POPL 2025
Sun 19 - Sat 25 January 2025 Denver, Colorado, United States

Formal verification has the potential to drastically reduce software bugs, but its high additional cost has hindered large-scale adoption. While Dafny presents a promise to significantly reduce the effort to write verified programs, users are often required to provide logical annotations to aid the verifier. Here, we explore using a combination of Large Language Models and search to build dafny-annotator: a tool that adds logical annotations to a Dafny method until the verifier can prove it correct. On a test set from the DafnyBench collection of programs, greedy search guided by LLaMa 3.1 8B successfully annotates only 15.7% of the methods. Since this data-driven approach is hindered by the lack of large-scale training data, we propose a method for open-ended synthesis of new Dafny programs in a flexible pipeline where LLMs formulate high-level ideas, implement them, and incrementally propose changes to existing programs, which Dafny validates.

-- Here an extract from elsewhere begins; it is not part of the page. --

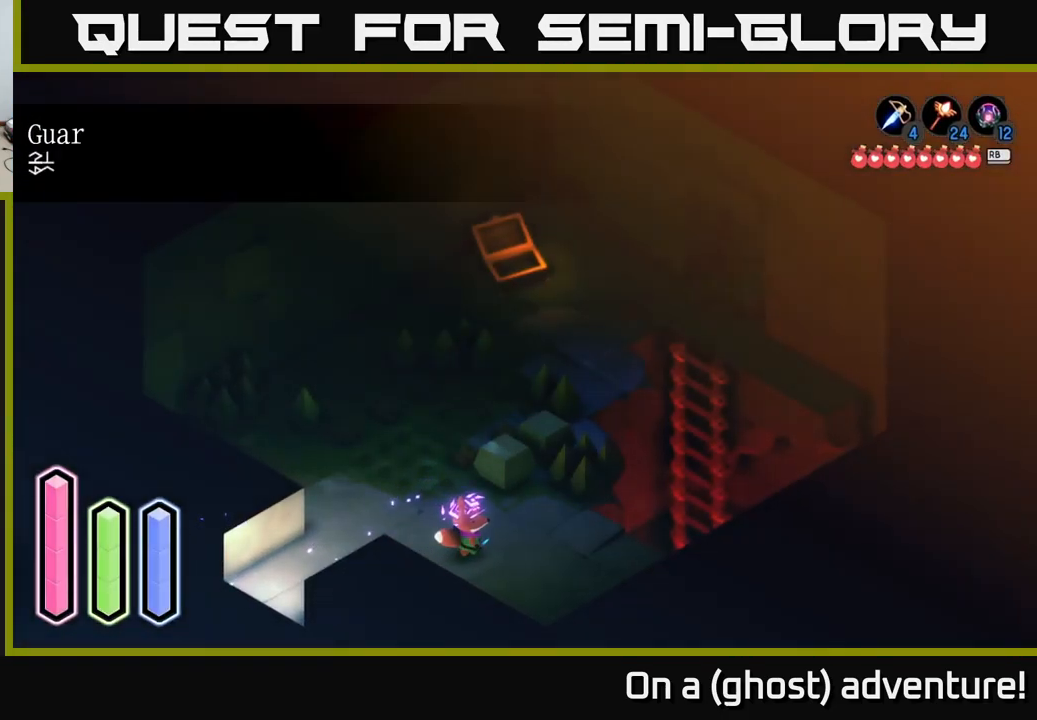
{"buttons": [], "left_stick": "up", "right_stick": "center", "events": [[200, "left_stick", "up"], [267, "left_stick", "up-left"], [433, "left_stick", "up"]]}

This gives us a synthetic dataset, DafnySynth, which we use to augment DafnyBench for training. Fine-tuning on both datasets boosts LLaMa 8B’s success rate to 50.6% — significantly better than the base model, or training on either dataset alone. Our results suggest a path towards capable AI assistants for languages that don’t yet have large-scale human-generated examples. In turn, such assistants might reduce friction for users and ultimately drive adoption.